Small businesses account for 97 per cent of all Australian businesses. They employ over 4.7 million people and they produce over $340 billion of economic output per year.
To support this vital sector of the economy, the government announced a $5.5 billion Growing Jobs and Small Business package in last year's budget.
This parliament has already passed legislation for the 1.5 per cent small company tax cut; the unincorporated small business tax discount; the immediate deductibility of assets under $20,000; and the immediate deductibility of professional expenses measures.
In addition, from 1 April this year, small businesses that provide their employees with qualifying work related portable electronic devices, will be allowed a fringe benefit tax exemption. This was another measure announced in the Growing Jobs and Small Business package, and passed by this parliament.
This bill contains the final tax measure from the Growing Jobs and Small Business package.
Schedule 1 allows small businesses to change the legal structure of their business and have the capital gains tax liability disregarded and deferred until eventual disposal.
Sometimes a small business will start operating within a legal structure that is not necessarily best suited to the owner's needs. This can occur because they did not receive advice or the advice was inadequate or because the business has developed beyond the original aspirations of its owners.

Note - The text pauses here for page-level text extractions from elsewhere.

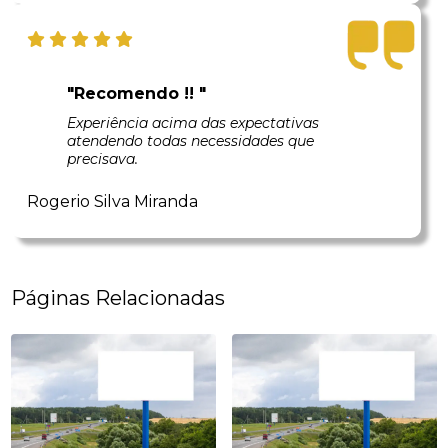
"Recomendo !! "
Experiência acima das expectativas
atendendo todas necessidades que
precisava.
Rogerio Silva Miranda
Páginas Relacionadas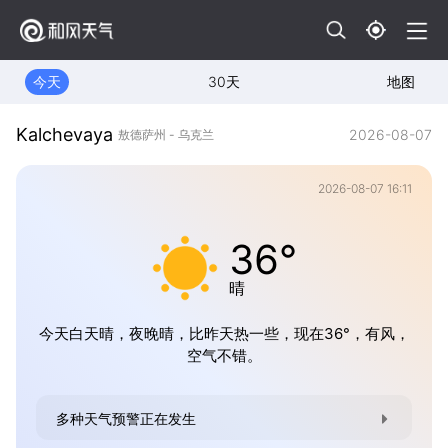
今天
30天
地图
Kalchevaya
2026-08-07
敖德萨州 - 乌克兰
2026-08-07 16:11
36°
晴
今天白天晴，夜晚晴，比昨天热一些，现在36°，有风，
空气不错。
多种天气预警正在发生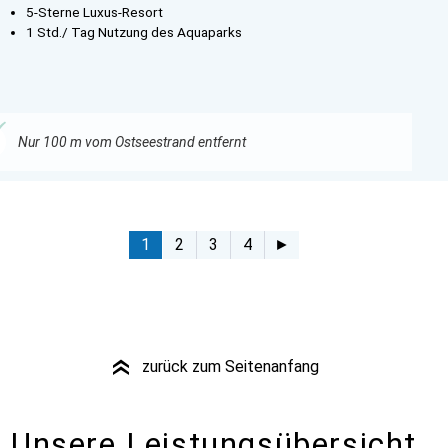
5-Sterne Luxus-Resort
1 Std./ Tag Nutzung des Aquaparks
Nur 100 m vom Ostseestrand entfernt
1
2
3
4
►
zurück zum Seitenanfang
»
Unsere Leistungsübersicht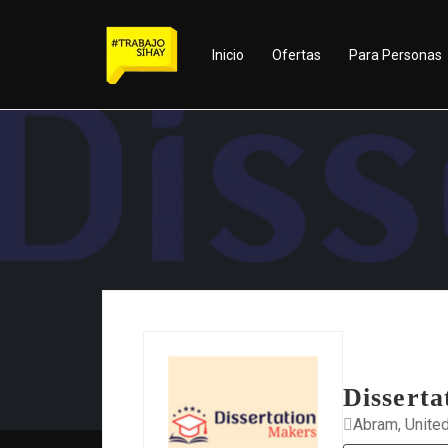
Inicio
Ofertas
Para Personas
Disserta
Abram, Unite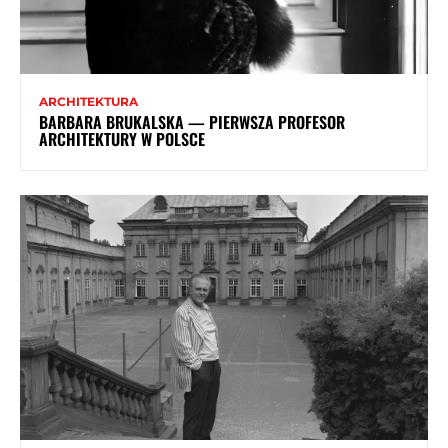
ARCHITEKTURA
BARBARA BRUKALSKA — PIERWSZA PROFESOR
ARCHITEKTURY W POLSCE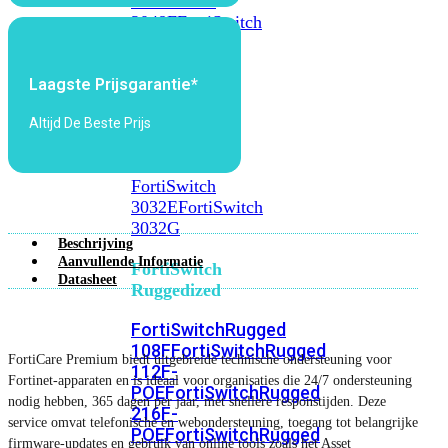
FortiSwitch
2048F
FortiSwitch
2048F-
B2F
Laagste Prijsgarantie*
FortiSwitch
Altijd De Beste Prijs
3000
Series
FortiSwitch
3032E
FortiSwitch
3032G
Beschrijving
Aanvullende Informatie
FortiSwitch
Datasheet
Ruggedized
FortiSwitchRugged
108F
FortiSwitchRugged
FortiCare Premium biedt uitgebreide technische ondersteuning voor
112F-
Fortinet-apparaten en is ideaal voor organisaties die 24/7 ondersteuning
POE
FortiSwitchRugged
nodig hebben, 365 dagen per jaar, met snellere responstijden. Deze
216F-
service omvat telefonische en webondersteuning, toegang tot belangrijke
POE
FortiSwitchRugged
firmware-updates en gebruik van online tools zoals het Asset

For small business owners who find that they are running a business through the wrong entity structure, there can be additional administrative burdens and cash flow impediments. To remedy this situation, a small business owner could choose to restructure their business, but this restructure is currently likely to require the owner to pay capital gains tax on the assets of the business even though there is no change in its ownership.
This aspect of the tax law means that small businesses are effectively locked into the structure they choose at the inception of their business at a time when many small business owners do not have the time or money to seek professional advice on the best legal structure for their business.
To alleviate this problem, this measure will allow small businesses to roll over assets from one entity to another, provided the underlying economic ownership of the assets remains unchanged.
This bill has a cost to revenue of $40 million over the forward estimates period and, along with the other tax measures announced in last year's budget, will provide over $5 billion of support to Australia's hard-working small business owners.
The government are proud of their commitment and we have shown to small businesses through this package of measures that we are committed.
Small businesses not only provide income for their families and jobs in their communities, but have great ideas and great visions that can change our country and in some cases can conquer the world. Australia's new free trade agreements present a major opportunity for these businesses to expand into new markets.
This government has a policy focus on small business.
We want small business to be as strong as it can be and for the hard-working people in small business to succeed.
We must continue to foster an entrepreneurial culture and reduce regulatory barriers so that people can take advantage of the opportunities afforded by a growing, diversifying and adapting economy.
This means getting the balance right on tax, to make sure our tax system is not putting obstacles in the way of our ability to innovate, to adapt and to diversify.
We look forward to seeing many more businesses across the country as the benefits of this initiative are felt.
Full details of the measure are contained in the explanatory memorandum.